[Pagina]:
Studenten die de minor ‘Onbegrepen gedrag bij mensen met een verstandelijke beperking en niet aangeboren hersenletsel’ volgen, worden uitgedaagd om heel methodisch aan één specifieke casus te werken. "Liever zoek je niet direct naar de oplossing, maar ga je ontdekkend kijken, analyseren en grondig nadenken", aldus een van de studenten.
Give me more
"Het kwartje viel tijdens een van mijn lessen", vertelt Daisy Krenning, persoonlijk begeleider in de gehandicaptenzorg bij Stichting Philadelphia Zorg en sinds eind augustus deeltijdstudent aan de Hogeschool Windesheim in Zwolle. Ze volgt daar de minor 'Onbegrepen gedrag', een samenwerking tussen Windesheim en CCE. "Mega interessant. Ik zit als een klein kind reikhalzend uit te kijken naar meer informatie en meer kennis. Give me more, denk ik bij elke les."

[Getoonde gegevens]:

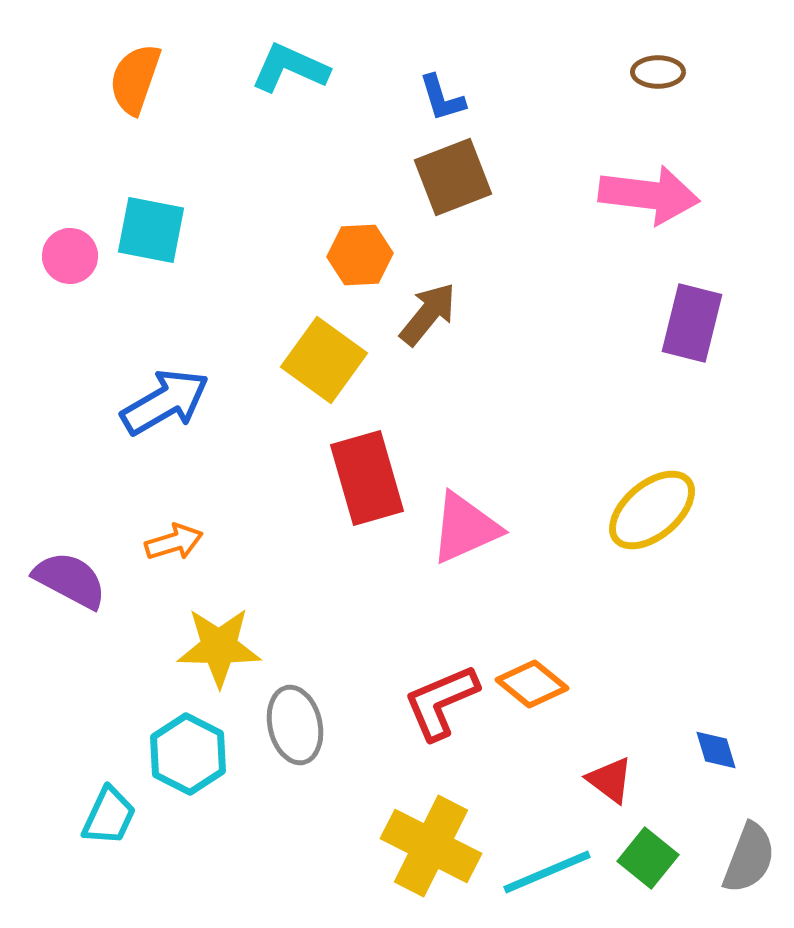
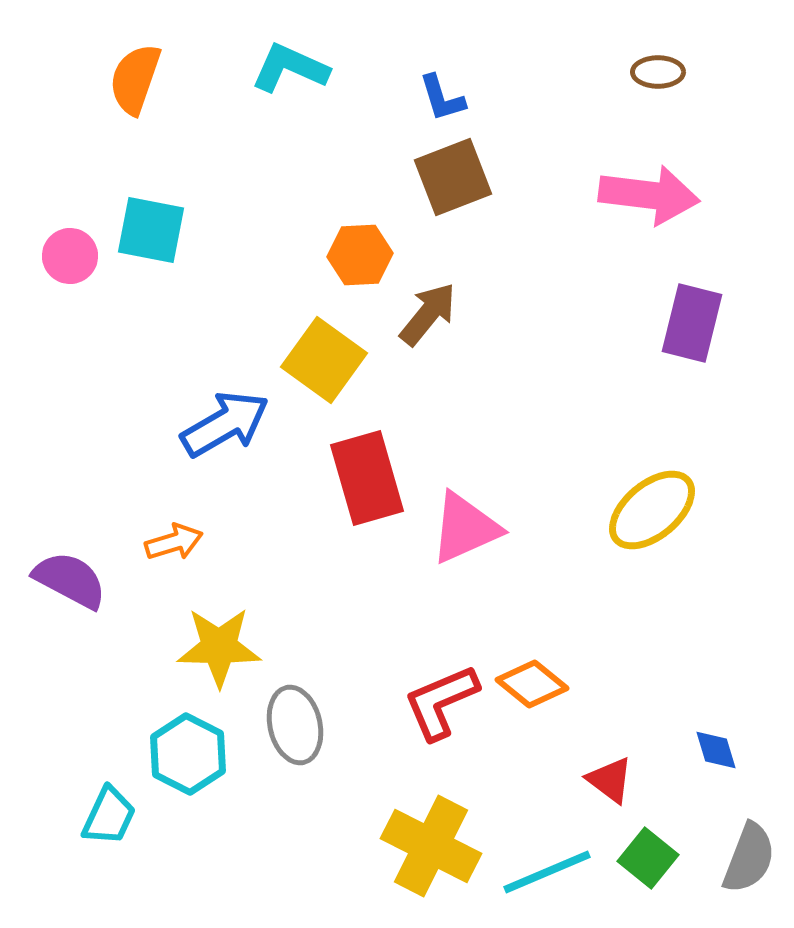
blue arrow: moved 60 px right, 22 px down
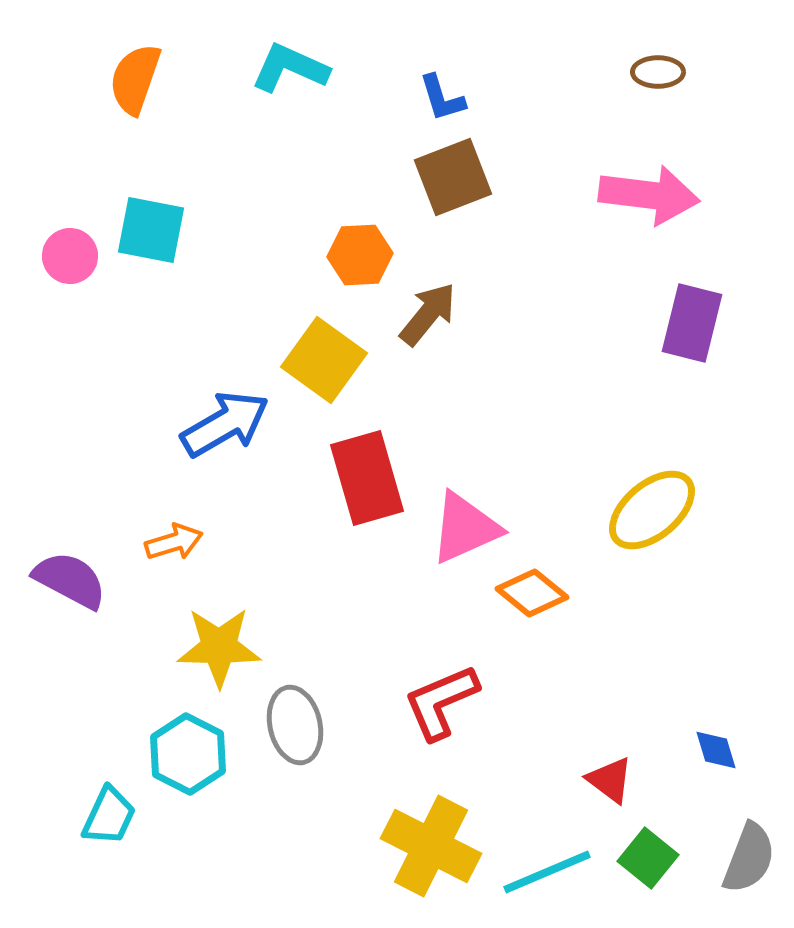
orange diamond: moved 91 px up
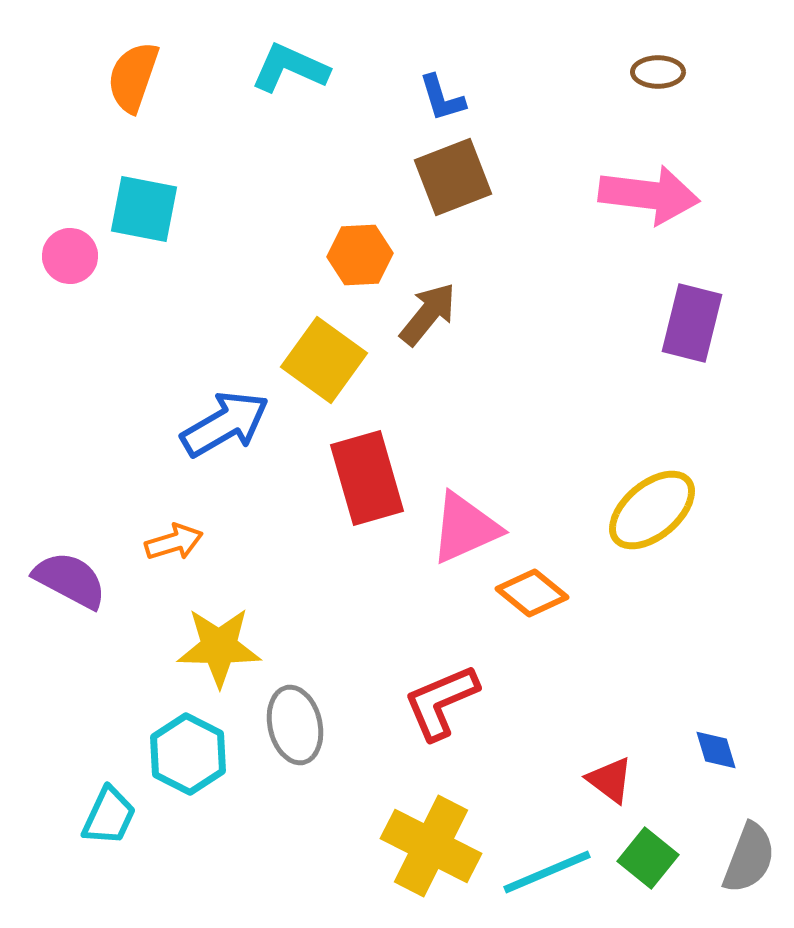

[Opdracht 1]: Bij welke organisatie werkt Daisy Krenning volgens het artikel over de minor 'Onbegrepen gedrag'?
[Opdracht 2]: Pak het artikel over de minor 'Onbegrepen gedrag' op na de laatste zin en schrijf het verder.

[Uitvoer 1]: Bij Stichting Philadelphia Zorg, als persoonlijk begeleider in de gehandicaptenzorg.

[Uitvoer 2]:
Dat kwartje waar ze over vertelt, heeft betrekking op een van de cliënten op de woongroep waar ze inmiddels vier jaar werkt. Drie jaar geleden werd de locatie uitgebreid met een nieuwe vleugel en twaalf extra bewoners, waaronder een dame van 69 jaar met een verstandelijke beperking die continu het contact en de nabijheid van de begeleiding zoekt. "De aandacht die ze van ons team krijgt, is in haar ogen nooit genoeg", zegt Daisy. "Ze wil altijd meer en als ze dat niet krijgt, kan er door oplopende spanning verbale en fysieke agressie ontstaan, waardoor wij als begeleiders afstand van haar nemen. We zijn met haar in een vicieuze cirkel beland." Met de minor hoopt Daisy kennis op te doen en vaardigheden aan te leren om die vicieuze cirkel te doorbreken.
Impact van de omgeving
Ze is al een eind op weg, want tijdens een van de lessen die ze op Windesheim volgt, werd gesproken over de impact van de omgeving op mensen met onbegrepen gedrag. Daisy: "Toen ik dat hoorde, werd het me gelijk duidelijk. Als begeleider ben ik gefocust op de cliënt en vergeet ik nog wel eens naar de context te kijken en te onderzoeken wat de impact daarvan is. Ik zie dat ook bij collega’s. Maar als wij als team nou eens meer naar de omgeving van deze mevrouw durven te kijken én naar onszelf? Ik denk dat we dan wellicht een grote slag slaan. Want met welke vibes zijn wij eigenlijk aan het werk? En wat voor een effect heeft ons gedrag en onze emotie op onze bewoners, en specifiek deze mevrouw?"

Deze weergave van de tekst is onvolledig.